Enfin, des brochures à destination des donneurs, des receveurs et de l'entourage seront diffusées dans les centres de dialyse, mais aussi auprès des associations de patients.

 

Quand donner un rein ?

Les chirurgiens urologues ont principalement recours à la greffe de rein pour traiter une insuffisance rénale chronique terminale (IRTC). Ce degré le plus grave de l'insuffisance rénale survient plusieurs années après le diagnostic. A ce stade, la dialyse ne suffit plus pour pallier l'incapacité des reins à exercer leur fonction d'élimination des déchets de l'organisme. Fragilisés, ils ne sont plus en mesure de maintenir une hydratation normale, ni de produire suffisamment d'hormones et de protéines pour assurer le bon fonctionnement de l'organisme. Les conséquences du diabète, de l'hypertension artérielle et des glomérulonéphrites (inflammation des unités du rein chargées de filtrer le sang) peuvent aussi déclencher une insuffisance rénale.

 

Qui peut donner un rein ?

Depuis 2011, "une preuve de vie commune ou de lien étroit et stable d'au moins deux ans avec le receveur" suffit à faire de vous un "donneur de rein". Les cercles familiaux et amicaux sont concernés. Dans ce cas, un bilan médical complet (test de la compatibilité entre donneur et receveur, évaluation du risque chirurgical), et le recueil du consentement devant le Président du tribunal de grande instance, constituent les étapes clés pour pouvoir être prélevé(e). Aucune limite d'âge n'est imposée, la loi de Bioéthique pose la majorité comme seul critère.

 

 

Comment donner un rein ?

Entièrement pris en charge*, le prélèvement s'effectue par la chirurgie ouverte ou par la cœlioscopie, technique moins invasive limitant "l'importance des lésions et les douleurs post-opératoires". Après l'intervention, l'hospitalisation dure entre 3 à 10 jours et 4 à 8 semaines d'arrêt de travail sont prévues. Le donneur reprend alors "une vie normale". Mais par précaution, le suivi perdure à raison d'une consultation annuelle par l'équipe de greffe. Ce rendez-vous permet de contrôler la pression artérielle, la fonction rénale et d'évaluer le taux d'albumine dans les urines. Enfin, une échographie rénale est pratiquée tous les 2 ans.

Pour le receveur, ce don du vivant évite les prélèvements effectués sur des patients décédés.

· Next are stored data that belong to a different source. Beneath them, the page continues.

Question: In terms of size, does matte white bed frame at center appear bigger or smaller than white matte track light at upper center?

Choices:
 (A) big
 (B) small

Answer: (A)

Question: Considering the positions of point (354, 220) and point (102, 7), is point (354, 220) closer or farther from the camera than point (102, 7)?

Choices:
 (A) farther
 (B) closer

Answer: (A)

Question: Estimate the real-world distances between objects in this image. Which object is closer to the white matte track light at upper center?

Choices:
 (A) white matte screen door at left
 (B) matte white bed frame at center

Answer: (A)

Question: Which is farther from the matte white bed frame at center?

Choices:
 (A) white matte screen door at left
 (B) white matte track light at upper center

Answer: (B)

Les délais d'intervention sont donc limités, l'espérance de vie augmentée. "En cas de groupe sanguin rare, cette alternative est aussi la seule solution possible d'obtenir un greffon compatible dans un délai raisonnable." Autre avantage : le patient greffé est épargné de la dialyse et de ses complications, et le greffon prélevé sur un donneur vivant fonctionne bien. Dans ces conditions, "environ ¾ des reins sont encore fonctionnels 10 ans après la greffe". Contre 2 à 3 ans pour les prélèvements effectués sur des patients décédés.

 

*les frais médicaux (bilan pré-don, hospitalisation suivi post-prélèvement) et non médicaux (transport, hébergement, indemnisations de la perte salariale, garde d'enfant...) sont concernés.

 

Source : Agence de la biomédecine, le 17 octobre 2016.